Ernesto Araújo anuncia criação no Itamaraty de um Departamento do Agronegócio

O futuro chanceler, embaixador Ernesto Araújo, usou mais cedo sua conta no Twitter para anunciar que criará um Departamento do Agronegócio na estrutura do Ministério das Relações Exteriores (MRE).
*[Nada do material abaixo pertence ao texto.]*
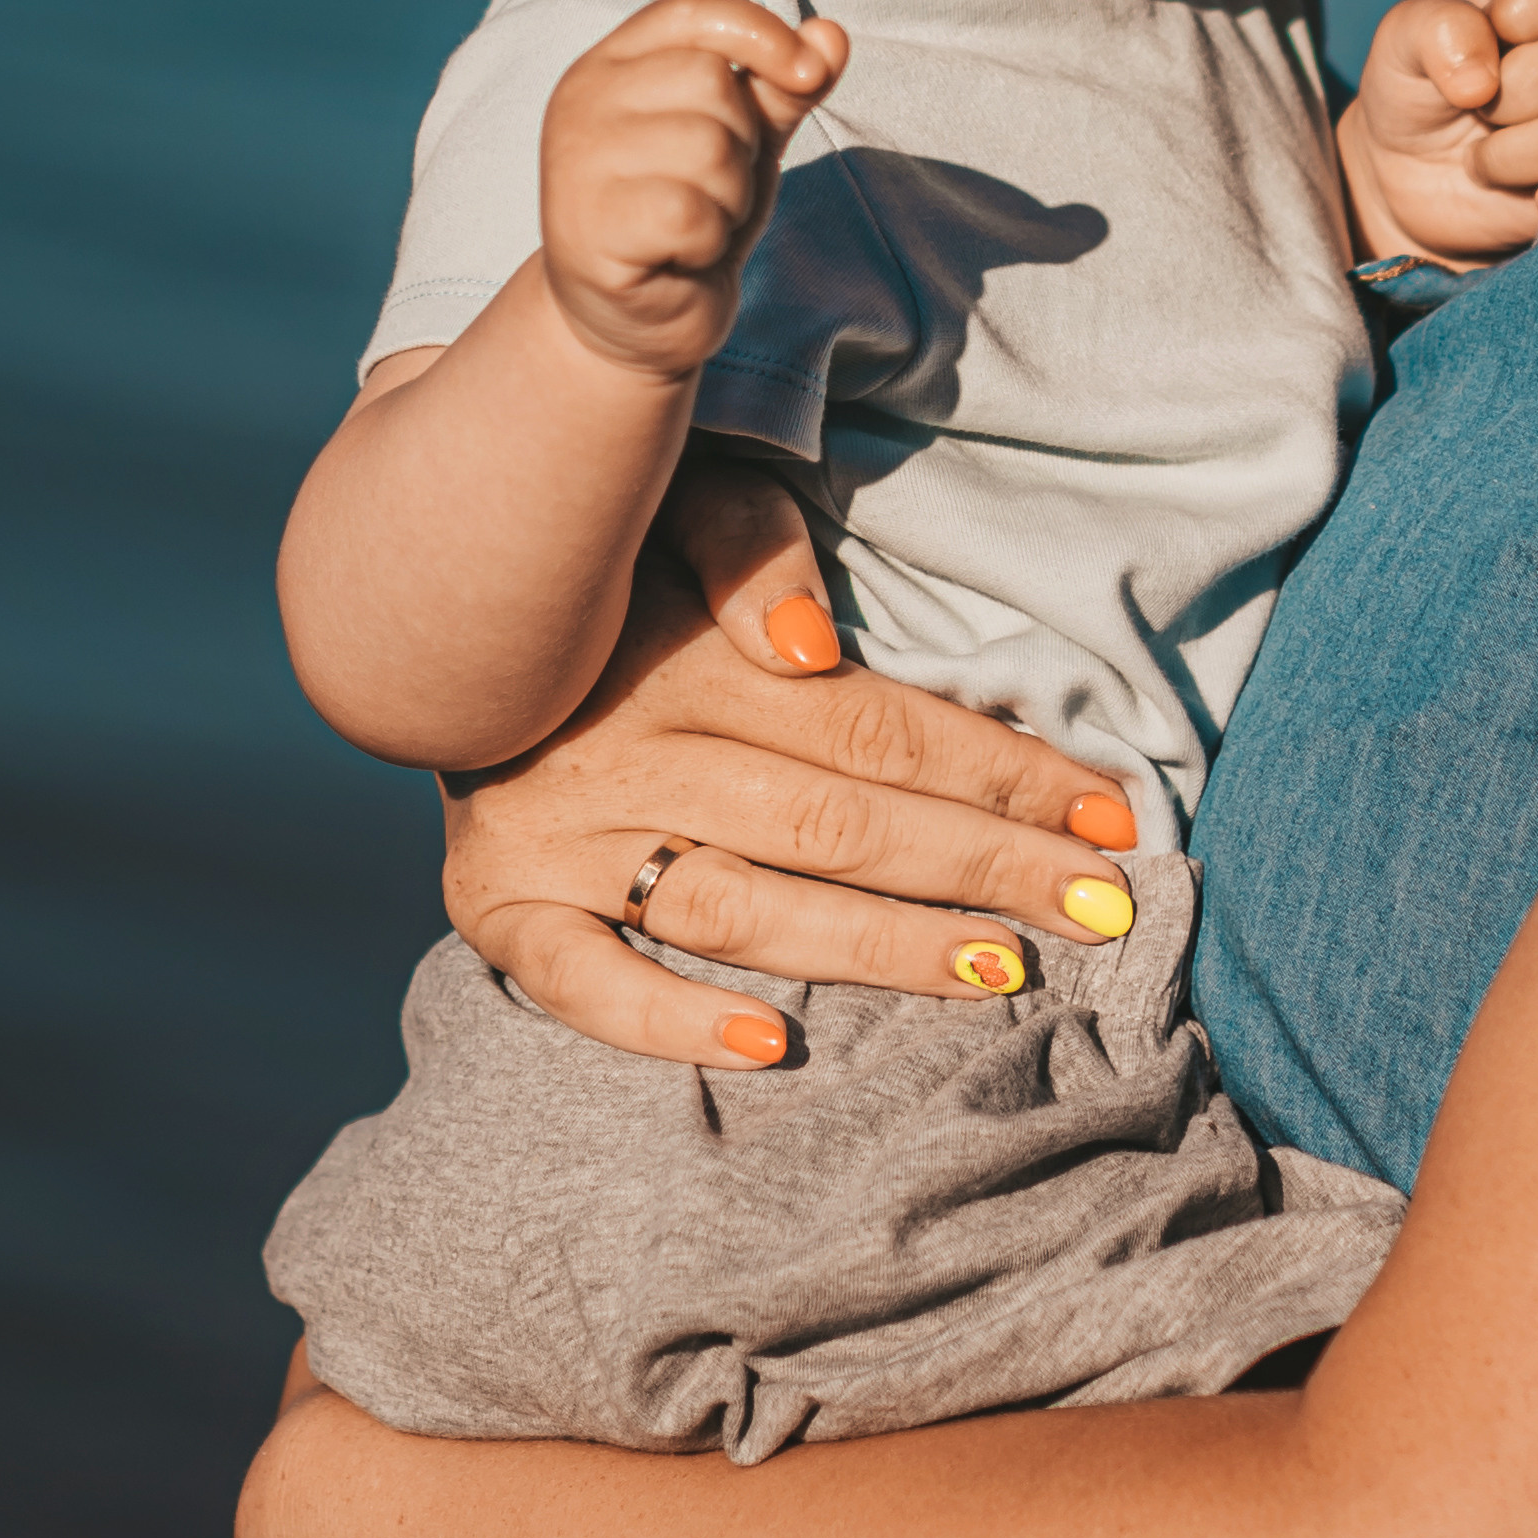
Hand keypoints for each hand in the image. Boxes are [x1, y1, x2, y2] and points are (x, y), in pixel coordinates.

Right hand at [440, 539, 1139, 1072]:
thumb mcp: (675, 493)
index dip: (1003, 771)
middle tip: (1106, 913)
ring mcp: (557, 837)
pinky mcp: (495, 904)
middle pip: (842, 826)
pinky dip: (667, 1022)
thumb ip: (752, 542)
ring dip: (883, 950)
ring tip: (1002, 972)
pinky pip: (583, 982)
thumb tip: (811, 645)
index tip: (1111, 816)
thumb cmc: (600, 551)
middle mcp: (628, 749)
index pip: (880, 725)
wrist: (425, 594)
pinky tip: (770, 1045)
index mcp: (691, 650)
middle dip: (987, 870)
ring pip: (748, 911)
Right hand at [539, 0, 847, 377]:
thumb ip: (783, 86)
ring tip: (693, 223)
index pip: (693, 13)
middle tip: (709, 189)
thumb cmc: (687, 213)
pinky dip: (707, 241)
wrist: (635, 320)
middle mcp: (581, 101)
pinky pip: (690, 214)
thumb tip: (831, 36)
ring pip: (708, 149)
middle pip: (711, 83)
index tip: (809, 73)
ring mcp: (574, 163)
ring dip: (728, 198)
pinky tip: (677, 256)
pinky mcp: (584, 228)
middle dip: (742, 144)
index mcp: (611, 63)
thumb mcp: (745, 140)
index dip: (761, 33)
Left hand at [1340, 0, 1537, 264]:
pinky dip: (1537, 193)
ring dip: (1508, 153)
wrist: (1406, 174)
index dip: (1520, 12)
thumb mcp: (1401, 38)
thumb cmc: (1414, 87)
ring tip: (1482, 152)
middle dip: (1504, 95)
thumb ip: (1434, 27)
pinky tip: (1513, 185)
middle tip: (1474, 105)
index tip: (1486, 33)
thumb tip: (1479, 82)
Segundo explicou, ele atuará em sintonia com o Ministério da Agricultura na conquista de novos mercados. “Daremos ao agro a atenção que no MRE ele nunca teve”, escreveu.
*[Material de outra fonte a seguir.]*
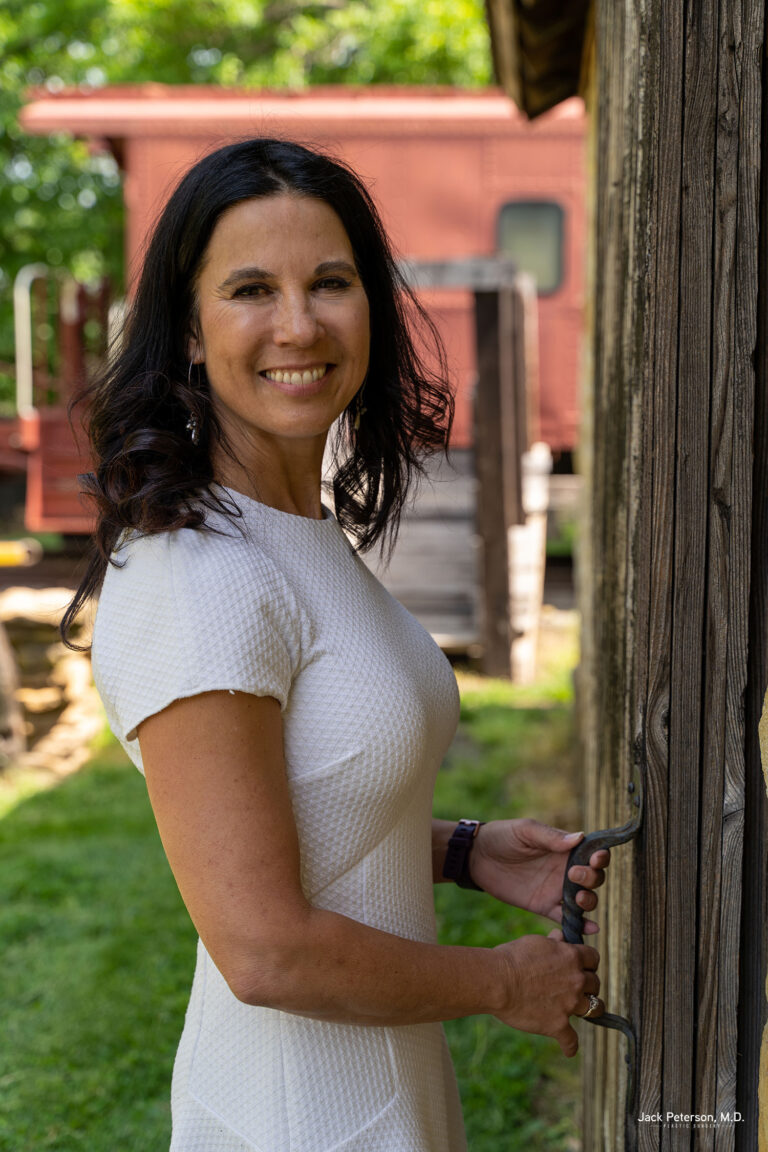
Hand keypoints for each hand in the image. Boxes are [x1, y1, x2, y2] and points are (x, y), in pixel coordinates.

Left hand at [470, 819, 609, 933]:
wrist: (477, 857)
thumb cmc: (503, 836)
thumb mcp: (526, 831)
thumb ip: (551, 837)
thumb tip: (580, 837)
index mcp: (564, 849)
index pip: (592, 854)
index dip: (600, 858)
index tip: (596, 859)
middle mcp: (565, 870)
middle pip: (594, 878)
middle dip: (592, 879)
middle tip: (573, 875)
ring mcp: (556, 890)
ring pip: (585, 900)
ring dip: (589, 901)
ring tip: (578, 899)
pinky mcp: (544, 906)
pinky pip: (566, 918)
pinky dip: (581, 925)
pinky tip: (591, 929)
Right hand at [493, 933, 601, 1055]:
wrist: (497, 981)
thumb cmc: (511, 957)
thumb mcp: (534, 942)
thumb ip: (553, 942)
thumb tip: (561, 936)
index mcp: (571, 957)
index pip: (593, 958)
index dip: (588, 962)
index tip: (582, 966)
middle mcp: (576, 980)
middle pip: (595, 983)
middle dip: (587, 984)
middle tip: (576, 987)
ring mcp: (569, 1004)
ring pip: (595, 1008)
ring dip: (589, 1008)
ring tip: (582, 1011)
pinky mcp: (558, 1025)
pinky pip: (571, 1040)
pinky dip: (569, 1045)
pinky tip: (568, 1049)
Araújo relatou que “algumas negociações comerciais em curso são ruins para a agricultura”, sem especificar quais nem por quê. “Vamos reorientá-las em benefício dos produtores brasileiros.”

Afirmou também que a diplomacia brasileira defenderá o produtor brasileiro da pecha de ser agressor do meio ambiente. “O produtor agrícola brasileiro contribui para a preservação ambiental como em nenhum outro lugar do mundo.”

Além disso, as embaixadas e a Agência Brasileira de Promoção de Exportações e Investimentos (Apex) serão direcionadas para promover os produtos agrícolas brasileiros “ativa e sistematicamente.”

Casa do MST

Sem deixar de lado os comentários de cunho ideológico, Araújo afirmou que, nos governos do PT, o Itamaraty foi “a casa do MST”. Agora, disse ele, “estará à disposição do produtor”.

Em sua política externa, explicou ele, o Brasil não deixará de exportar soja, frango, carne e açúcar. “Mas passará a exportar também esperança e liberdade”, escreveu. “O fato de ser uma potência agrícola não nos proíbe de ter ideais e de lutar por eles.”

O embaixador ressaltou que “nenhum acordo comercial relevante” foi fechado nos últimos anos em que a política externa operou “sem ideais e sem identidade”. Isso demonstra, no seu entendimento, que “não é pela autonegação ou pela adesão automática aos cânones do globalismo que o Brasil conquistará mercados, mas pela autoconfiança e pelo trabalho”.

Enquanto o setor produtivo agrícola apoiou “maciçamente” a candidatura de Jair Bolsonaro à presidência, avaliou Araújo, “o establishment da velha política e da velha mídia quer usar o agro como pretexto para reduzir o Brasil a um país insignificante.”

Na sua visão, um país “sem opinião própria” não será próspero. “Não adianta ganhar o prêmio de redação da ONU, não é isso que abre mercados nem cria empregos”, disse. Ele comentou ser impressionante o “pavor do establishment” diante de um ideal. “Querem jogar a agricultura contra os ideais do povo brasileiro? Não conseguirão. O trabalho incansável, a fé, a inventividade, o patriotismo dos agricultores são a própria essência da brasilidade.”

Ele concluiu dizendo que a pujança agrícola será “parte do projeto de engrandecimento do Brasil” e que a projeção de um País confiante, grande e forte servirá aos interesses da agricultura.